2.1 Analyzing haskell insertion sort algorithm

These examples came up doing one of the homework in CS584 Algorithms (2006 Spring) class at Portland State University, lectured by Mark P. Jones. I choose haskell to implement sorting but memory leaked I added the counter. Thanks to Mark P. Jones for mentioning that equalities are used for forcing evaluation.

\paragraph{Insertion sort}

    inssrt [] = []
    inssrt (x:xs) = ins x $ inssrt xs
      where ins z [] = [z]
            ins z l@(y:ys) | z <= y    = z : l
                           | otherwise = y : ins z ys

We test for the worst case when the length of the input is 1000 and it works fine.

Main> inssrt [1000,999..1]
[1,2,3,4,5,6,7,8,9,10,11,12,13,14,15,16,17,18,19,20,21,22,23,24,25,26,27,28,29,
... ... ,988,989,990,991,992,993,994,995,996,997,998,999,1000]

\paragraph{Insertion sort with counter that leaks memory}

    inssort p@(_,[]) = p
    inssort (n,x:xs) = ins x $ inssort (n,xs)
      where ins z (n,[]) = (n,[z])
            ins z (n,l@(y:ys))
              | z <= y    = (n+1, z:l)
              | otherwise = (n', y:ys') where (n',ys') = ins z (n+1,ys)

We test for the worst case when the length of the input is 1000 and it crashes because of memory leak due to constructing lengthy expression $1+1+1+\cdots $.

Main> inssort (0,[1000,999..1])
(Segmentation fault

\paragraph{Insertion sort with counter patched by obscure equality}

    inssort' p@(_,[]) = p
    inssort' (n,x:xs) = ins x $ inssort' (n,xs)
      where ins z (n,[]) = (n,[z])
            ins z (n,l@(y:ys))
                | n==n && z <= y    = (n+1, z:l)
                | n==n && otherwise = (n', y:ys') where (n',ys') = ins z (n+1,ys)

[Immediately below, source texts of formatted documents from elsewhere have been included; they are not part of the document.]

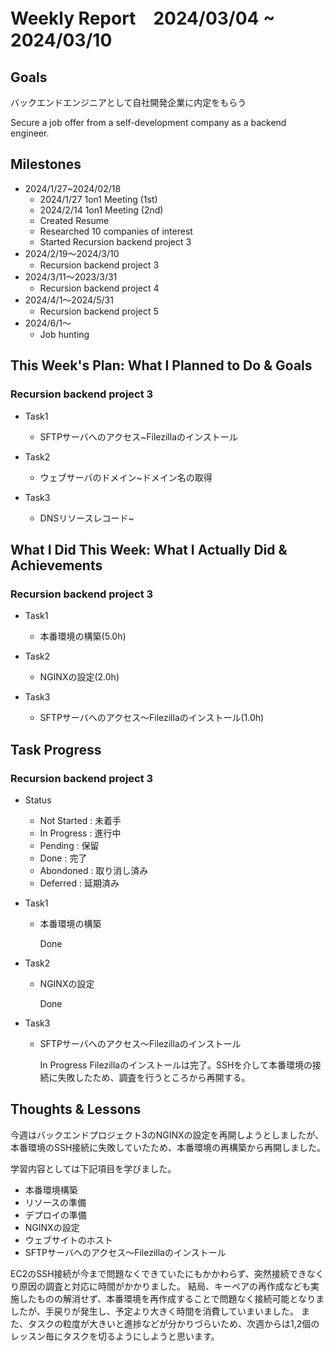 # Weekly Report　2024/03/04 ~ 2024/03/10

## Goals
バックエンドエンジニアとして自社開発企業に内定をもらう

Secure a job offer from a self-development company as a backend engineer.

## Milestones
- 2024/1/27~2024/02/18
    - 2024/1/27 1on1 Meeting (1st)
    - 2024/2/14 1on1 Meeting (2nd)
    - Created Resume
    - Researched 10 companies of interest
    - Started Recursion backend project 3
- 2024/2/19〜2024/3/10
    - Recursion backend project 3
- 2024/3/11〜2023/3/31
    - Recursion backend project 4
- 2024/4/1〜2024/5/31
    - Recursion backend project 5
- 2024/6/1〜
    - Job hunting

## This Week's Plan: What I Planned to Do & Goals
### Recursion backend project 3
- Task1
    -  SFTPサーバへのアクセス~Filezillaのインストール

- Task2
    -  ウェブサーバのドメイン~ドメイン名の取得

- Task3
    -  DNSリソースレコード~

## What I Did This Week: What I Actually Did & Achievements
### Recursion backend project 3
- Task1
    -  本番環境の構築(5.0h)

- Task2
    -  NGINXの設定(2.0h)

- Task3
    -  SFTPサーバへのアクセス〜Filezillaのインストール(1.0h)

## Task Progress
### Recursion backend project 3
- Status
  - Not Started :  未着手
  - In Progress : 進行中
  - Pending : 保留
  - Done : 完了
  - Abondoned : 取り消し済み
  - Deferred : 延期済み

- Task1
    - 本番環境の構築

      Done
      
- Task2
    - NGINXの設定

      Done

- Task3
    - SFTPサーバへのアクセス〜Filezillaのインストール

      In Progress
      Filezillaのインストールは完了。SSHを介して本番環境の接続に失敗したため、調査を行うところから再開する。


## Thoughts & Lessons

今週はバックエンドプロジェクト3のNGINXの設定を再開しようとしましたが、本番環境のSSH接続に失敗していたため、本番環境の再構築から再開しました。

学習内容としては下記項目を学びました。

- 本番環境構築
- リソースの準備
- デプロイの準備
- NGINXの設定
- ウェブサイトのホスト
- SFTPサーバへのアクセス〜Filezillaのインストール

EC2のSSH接続が今まで問題なくできていたにもかかわらず、突然接続できなくり原因の調査と対応に時間がかかりました。
結局、キーペアの再作成なども実施したものの解消せず、本番環境を再作成することで問題なく接続可能となりましたが、手戻りが発生し、予定より大きく時間を消費していまいました。
また、タスクの粒度が大きいと進捗などが分かりづらいため、次週からは1,2個のレッスン毎にタスクを切るようにしようと思います。
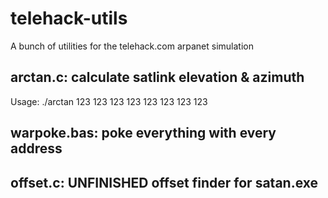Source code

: # telehack-utils

A bunch of utilities for the telehack.com arpanet simulation

## arctan.c: calculate satlink elevation & azimuth

Usage: ./arctan 123 123 123 123 123 123 123 123

## warpoke.bas: poke everything with every address


## offset.c: UNFINISHED offset finder for satan.exe
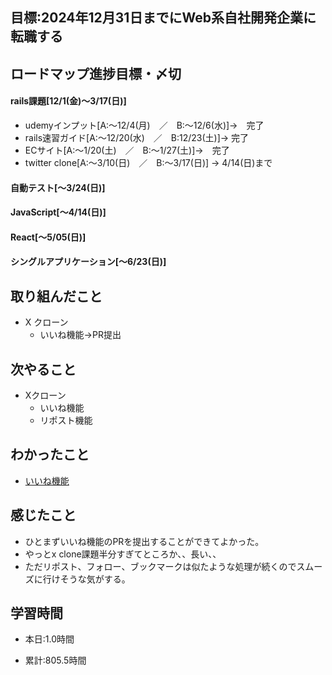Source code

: ## 目標:2024年12月31日までにWeb系自社開発企業に転職する

## ロードマップ進捗目標・〆切
#### rails課題[12/1(金)～3/17(日)]
* udemyインプット[A:～12/4(月)　／　B:～12/6(水)]→　完了
* rails速習ガイド[A:～12/20(水)　／　B:12/23(土)]→  完了
* ECサイト[A:～1/20(土)　／　B:～1/27(土)]→　完了
* twitter clone[A:～3/10(日)　／　B:～3/17(日)] → 4/14(日)まで

#### 自動テスト[～3/24(日)]
#### JavaScript[～4/14(日)]
#### React[～5/05(日)]
#### シングルアプリケーション[～6/23(日)]


## 取り組んだこと
- X クローン
  - いいね機能→PR提出



## 次やること
- Xクローン
  - いいね機能
  - リポスト機能
  
## わかったこと
* [いいね機能](https://cherry-beat-86e.notion.site/rails-7b0984cb3d804f1a9de85914fb194244?pvs=4)



## 感じたこと
* ひとまずいいね機能のPRを提出することができてよかった。
* やっとx clone課題半分すぎてところか、、長い、、
* ただリポスト、フォロー、ブックマークは似たような処理が続くのでスムーズに行けそうな気がする。

## 学習時間
- 本日:1.0時間

- 累計:805.5時間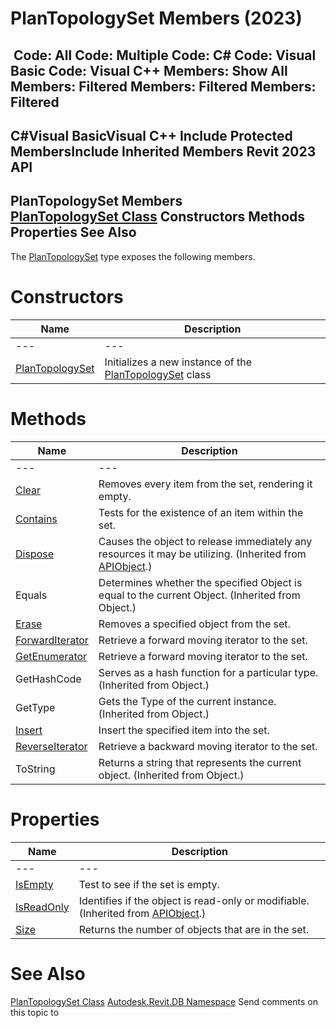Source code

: # PlanTopologySet Members (2023)

﻿
 Code: All Code: Multiple Code: C# Code: Visual Basic Code: Visual C++  Members: Show All Members: Filtered Members: Filtered Members: Filtered   
---  
C#Visual BasicVisual C++
Include Protected MembersInclude Inherited Members
Revit 2023 API  
---  
PlanTopologySet Members  
[PlanTopologySet Class](37cd93b8-bed4-0000-a389-48d5305d908e.md "PlanTopologySet Class") Constructors Methods Properties See Also  
---  
The [PlanTopologySet](37cd93b8-bed4-0000-a389-48d5305d908e.md "PlanTopologySet Class") type exposes the following members.
# Constructors
| Name | Description |
| --- | --- |
| --- | --- | --- |
| [PlanTopologySet](3bb6037d-39be-3517-c0ad-3921b39803ca.md "PlanTopologySet Constructor") | Initializes a new instance of the [PlanTopologySet](37cd93b8-bed4-0000-a389-48d5305d908e.md "PlanTopologySet Class") class |

# Methods
| Name | Description |
| --- | --- |
| --- | --- | --- |
| [Clear](73e50d33-1d8c-7181-8220-404a077b4dec.md "Clear Method") | Removes every item from the set, rendering it empty. |
| [Contains](c2782f2f-5670-449a-1f53-3e8039552ca7.md "Contains Method") | Tests for the existence of an item within the set. |
| [Dispose](7c03212a-b587-1c89-3912-efea0d2619c5.md "Dispose Method") | Causes the object to release immediately any resources it may be utilizing. (Inherited from [APIObject](beb86ef5-39ad-3f0d-0cd9-0c929387a2bb.md "APIObject Class").) |
| Equals | Determines whether the specified Object is equal to the current Object. (Inherited from Object.) |
| [Erase](d42e7aab-b73b-3c85-700e-75e6e6376e97.md "Erase Method") | Removes a specified object from the set. |
| [ForwardIterator](57cc301a-de8e-2c20-cdbc-e09e776df0b5.md "ForwardIterator Method") | Retrieve a forward moving iterator to the set. |
| [GetEnumerator](b764393f-84c3-6cfb-ddde-f142a9db2c87.md "GetEnumerator Method") | Retrieve a forward moving iterator to the set. |
| GetHashCode | Serves as a hash function for a particular type.  (Inherited from Object.) |
| GetType | Gets the Type of the current instance. (Inherited from Object.) |
| [Insert](fe4a9017-9baa-3096-f7af-222ec7e2a510.md "Insert Method") | Insert the specified item into the set. |
| [ReverseIterator](fbda471e-2e84-0263-89c3-ff21d6b96115.md "ReverseIterator Method") | Retrieve a backward moving iterator to the set. |
| ToString | Returns a string that represents the current object. (Inherited from Object.) |

# Properties
| Name | Description |
| --- | --- |
| --- | --- | --- |
| [IsEmpty](397ac42f-e3d8-464c-d9c6-50cd4a1df46c.md "IsEmpty Property") | Test to see if the set is empty. |
| [IsReadOnly](d516bcd2-a3fd-a578-58f6-f1add979bd07.md "IsReadOnly Property") | Identifies if the object is read-only or modifiable. (Inherited from [APIObject](beb86ef5-39ad-3f0d-0cd9-0c929387a2bb.md "APIObject Class").) |
| [Size](1fe8f8ac-5c66-91b5-d30d-11d2c4767dd5.md "Size Property") | Returns the number of objects that are in the set. |

# See Also
[PlanTopologySet Class](37cd93b8-bed4-0000-a389-48d5305d908e.md "PlanTopologySet Class")
[Autodesk.Revit.DB Namespace](87546ba7-461b-c646-cbb1-2cb8f5bff8b2.md "Autodesk.Revit.DB Namespace")
Send comments on this topic to 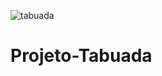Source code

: ![tabuada](https://user-images.githubusercontent.com/91035340/186276137-e24237a0-79ea-467f-a470-66c22ece4b6c.png)
# Projeto-Tabuada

We test for the worst case when the length of the input is 1000 and it works because of the equality check forces evaluation of the counter value.

Main> inssort' (0,[1000,999..1])
(499500,[1,2,3,4,5,6,7,8,9,10,11,12,13,14,15,16,17,18,19,20,21,22,23,24,25,26,
... ... ,986,987,988,989,990,991,992,993,994,995,996,997,998,999,1000])

3 Implementing physical equality in Haskell

I tried Hugs Version: 20050308 and GHC version 6.4.2 but only GHC worked. In Hugs, StablePtr a is not an instance of Eq.

implementation:

import Foreign
import System.IO.Unsafe
 
x === y = unsafePerformIO $
  do
    px <- newStablePtr x
    py <- newStablePtr y
    let ret = px == py
    freeStablePtr px
    freeStablePtr py
    return ret

usage:

data S a = S a
 
s = S (S [1..])
s2 = S (S [1..])
s3 = s
   ___         ___ _
  / _ \ /\  /\/ __(_)
 / /_\// /_/ / /  | |      GHC Interactive, version 6.4.2, for Haskell 98.
/ /_\\/ __  / /___| |      http://www.haskell.org/ghc/
\____/\/ /_/\____/|_|      Type :? for help.

Loading package base-1.0 ... linking ... done.
Compiling Main             ( Tst.hs, interpreted )
Ok, modules loaded: Main.
*Main> s === s
True
*Main> s === s2
False
*Main> s === s3
True

This implementation works and concurrncy or garbage collection does not affect the result. But it is very slow since newStablePtr, freeStablePtr operations are expensive because it changes the state of the garbage collector. Cheap operation that just peeks the address is needed for the implementation. I think the best way is to provide a primitive operator for this.